Records from a dataset
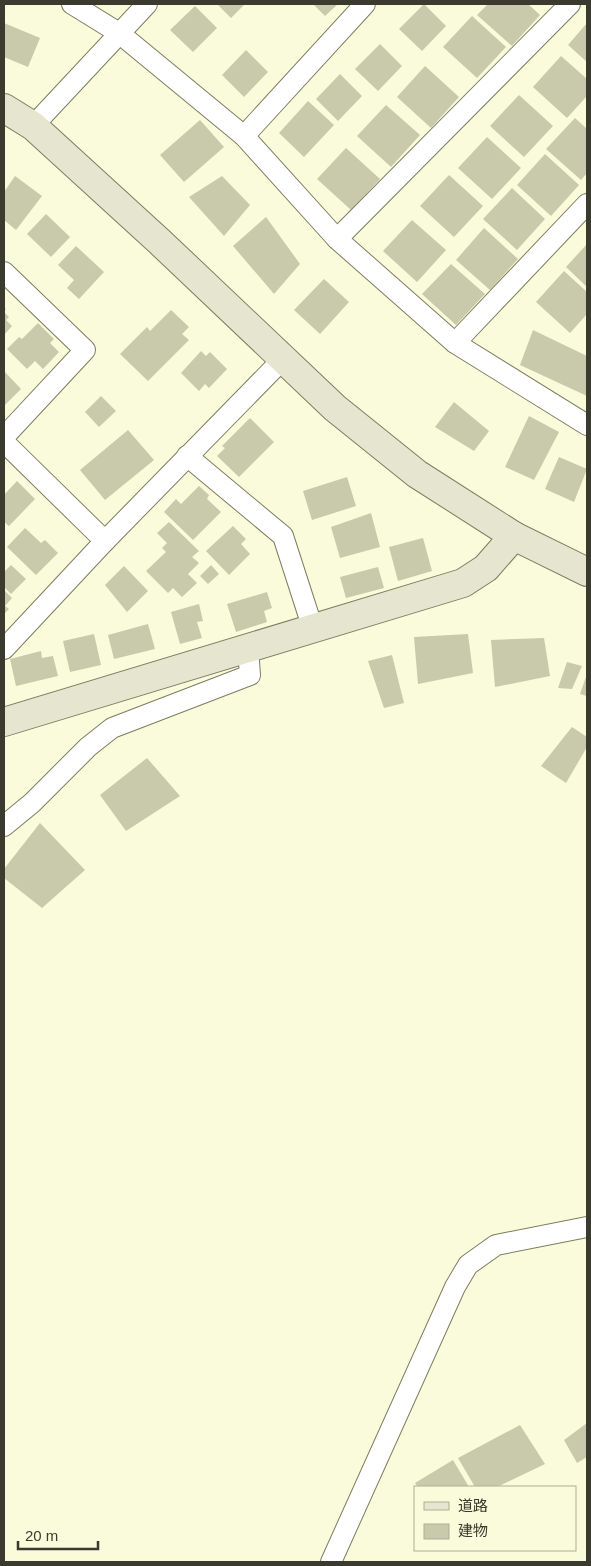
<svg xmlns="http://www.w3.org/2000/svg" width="591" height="1566" font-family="Arial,'Noto Sans JP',sans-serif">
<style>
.building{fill:#c8caab}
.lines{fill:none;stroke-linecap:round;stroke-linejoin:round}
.street-casing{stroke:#7c7d60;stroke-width:22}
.secondary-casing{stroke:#7c7d60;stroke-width:30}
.street{stroke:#fff;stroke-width:20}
.secondary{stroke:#e6e6d0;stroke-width:28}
</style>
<rect width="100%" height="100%" fill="#f9fbda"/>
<g class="building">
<polygon points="217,4 245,4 231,18"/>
<polygon points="313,4 338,4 325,16"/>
<polygon points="424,4 446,26 422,51 399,29"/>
<polygon points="488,4 528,4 540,15 512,46 477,15"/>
<polygon points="195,6 217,28 193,52 170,30"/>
<polygon points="472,16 506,47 477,78 443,47"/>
<polygon points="4,23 40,38 28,67 4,57"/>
<polygon points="587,23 587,62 568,45"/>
<polygon points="380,44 402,66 378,91 355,69"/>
<polygon points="246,50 268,72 244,97 222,75"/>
<polygon points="561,56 587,79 587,96 567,118 533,87"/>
<polygon points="425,66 459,97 431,128 397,97"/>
<polygon points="340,74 362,96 338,121 316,99"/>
<polygon points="519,95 553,126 524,157 490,126"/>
<polygon points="308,101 334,125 304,157 279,133"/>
<polygon points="386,105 420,135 391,167 357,136"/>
<polygon points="575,118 587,129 587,173 581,180 546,149"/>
<polygon points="200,120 224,147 184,182 160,155"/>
<polygon points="487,137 521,168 492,199 458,168"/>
<polygon points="346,148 380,179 351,210 317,179"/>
<polygon points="545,154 579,185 551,216 517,185"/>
<polygon points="449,175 483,206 454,237 420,206"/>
<polygon points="15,176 42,196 16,230 4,220 4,192"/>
<polygon points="222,176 250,205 224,236 189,197"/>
<polygon points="512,188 545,219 517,250 483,219"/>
<polygon points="46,214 70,237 51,257 27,234"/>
<polygon points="266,217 300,264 274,294 233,246"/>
<polygon points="412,220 446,250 417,282 383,251"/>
<polygon points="484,228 518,259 490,290 456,260"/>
<polygon points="587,244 587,287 566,267"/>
<polygon points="76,246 104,272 79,299 67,288 74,280 58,265"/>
<polygon points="451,264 485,294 456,325 422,294"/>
<polygon points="564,271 587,292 587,314 570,333 536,302"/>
<polygon points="324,279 349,302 320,334 294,310"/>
<polygon points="4,307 6,309 4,312 9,317 6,320 12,326 4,335"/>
<polygon points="171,310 189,327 182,334 189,340 148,381 120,354 147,327 150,331"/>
<polygon points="38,323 54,339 50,343 59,352 43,369 35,361 27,369 7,349 19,337 22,339"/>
<polygon points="533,330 587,356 587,396 520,365"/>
<polygon points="201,351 206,356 210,352 227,369 209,388 205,384 199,391 181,373"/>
<polygon points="4,371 21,389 4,406"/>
<polygon points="101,396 116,411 99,427 85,412"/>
<polygon points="454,402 489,431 474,451 435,427"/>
<polygon points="529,416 559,432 534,480 505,467"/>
<polygon points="250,418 274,442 239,477 217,456 225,448 222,446"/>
<polygon points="128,430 154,460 105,500 80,470"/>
<polygon points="559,457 587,469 574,502 545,489"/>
<polygon points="347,477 356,506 312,520 303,491"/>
<polygon points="17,481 35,499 9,526 4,522 4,495"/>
<polygon points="199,486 209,495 207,499 221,512 193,540 164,512 176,499 181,504"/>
<polygon points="371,513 380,547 340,558 331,527"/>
<polygon points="169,522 199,551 192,557 199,563 188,574 197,583 182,597 173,588 168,593 146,571 166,552 162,548 167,543 157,533"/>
<polygon points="233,526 246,539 241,544 250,554 229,575 206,551"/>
<polygon points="25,528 41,543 45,540 58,553 36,575 7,547"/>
<polygon points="423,538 432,571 398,581 389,547"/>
<polygon points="11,565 26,579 11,594 4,587 4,572"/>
<polygon points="211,565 219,574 208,584 200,576"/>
<polygon points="124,566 148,591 127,612 105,585"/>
<polygon points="378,567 384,588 346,598 340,577"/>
<polygon points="4,590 12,598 5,606 9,609 4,614"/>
<polygon points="267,592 272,608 264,611 267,622 236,632 227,604"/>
<polygon points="199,604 203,621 197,622 202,638 180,644 171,612"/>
<polygon points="148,624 155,649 114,659 108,635"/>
<polygon points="94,634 101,665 70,672 63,641"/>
<polygon points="468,634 473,673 418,684 414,637"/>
<polygon points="544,638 550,676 495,687 491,640"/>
<polygon points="41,651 42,658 53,656 58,676 16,686 10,659"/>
<polygon points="392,655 404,703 384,708 368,661"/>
<polygon points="567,662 582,666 572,689 558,688"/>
<polygon points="587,674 587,696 580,694"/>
<polygon points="572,727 587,737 587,747 566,783 541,766"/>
<polygon points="147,758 180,796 126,831 100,795"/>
<polygon points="40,823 85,870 42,908 4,878 4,869"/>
<polygon points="587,1423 587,1457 577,1463 564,1440"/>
<polygon points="520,1425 545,1464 497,1487 475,1487 458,1458"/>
<polygon points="453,1460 469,1487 418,1487 415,1483"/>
</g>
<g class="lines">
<g class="street-casing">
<g id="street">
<polyline points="72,4 119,33 244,136 337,239 455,343 587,425"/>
<polyline points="33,126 147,4"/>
<polyline points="244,136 365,4"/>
<polyline points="337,239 570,4"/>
<polyline points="4,272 85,350 4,437"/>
<polyline points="455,343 587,204"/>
<polyline points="4,442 105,541 283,359"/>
<polyline points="187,456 283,536 313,629"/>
<polyline points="4,649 105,541"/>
<polyline points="4,826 32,803 88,747 112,728 250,675 248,648"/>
<polyline points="331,1562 455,1287 468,1265 496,1245 587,1227"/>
</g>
</g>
<g class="secondary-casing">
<g id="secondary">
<polyline points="4,108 33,126 160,242 335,408 417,474 514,536 587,572"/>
<polyline points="4,722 463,583 486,568 514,536"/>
</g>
</g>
<use href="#street" class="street"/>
<use href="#secondary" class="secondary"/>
</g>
<rect width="591" height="1566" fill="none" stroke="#3a3b2e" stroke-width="10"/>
<rect x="414" y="1486" width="162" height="65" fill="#f9fbda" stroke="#adae95"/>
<rect x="424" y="1502" width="25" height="8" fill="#e6e6d0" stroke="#adae95"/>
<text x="458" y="1511" font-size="15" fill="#3a3b2e">道路</text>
<rect x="424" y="1524" width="25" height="15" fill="#c8caab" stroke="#adae95"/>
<text x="458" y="1536" font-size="15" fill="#3a3b2e">建物</text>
<path d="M18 1541v8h80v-8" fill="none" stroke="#3a3b2e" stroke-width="2.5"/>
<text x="25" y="1541" font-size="15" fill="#3a3b2e" stroke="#f9fbda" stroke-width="4" paint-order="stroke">20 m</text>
</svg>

### WHAT YOU WILL DO
Search the data above for the string "lines" and copy each line that has it.

### ANSWER SECTION
.lines{fill:none;stroke-linecap:round;stroke-linejoin:round}
<g class="lines">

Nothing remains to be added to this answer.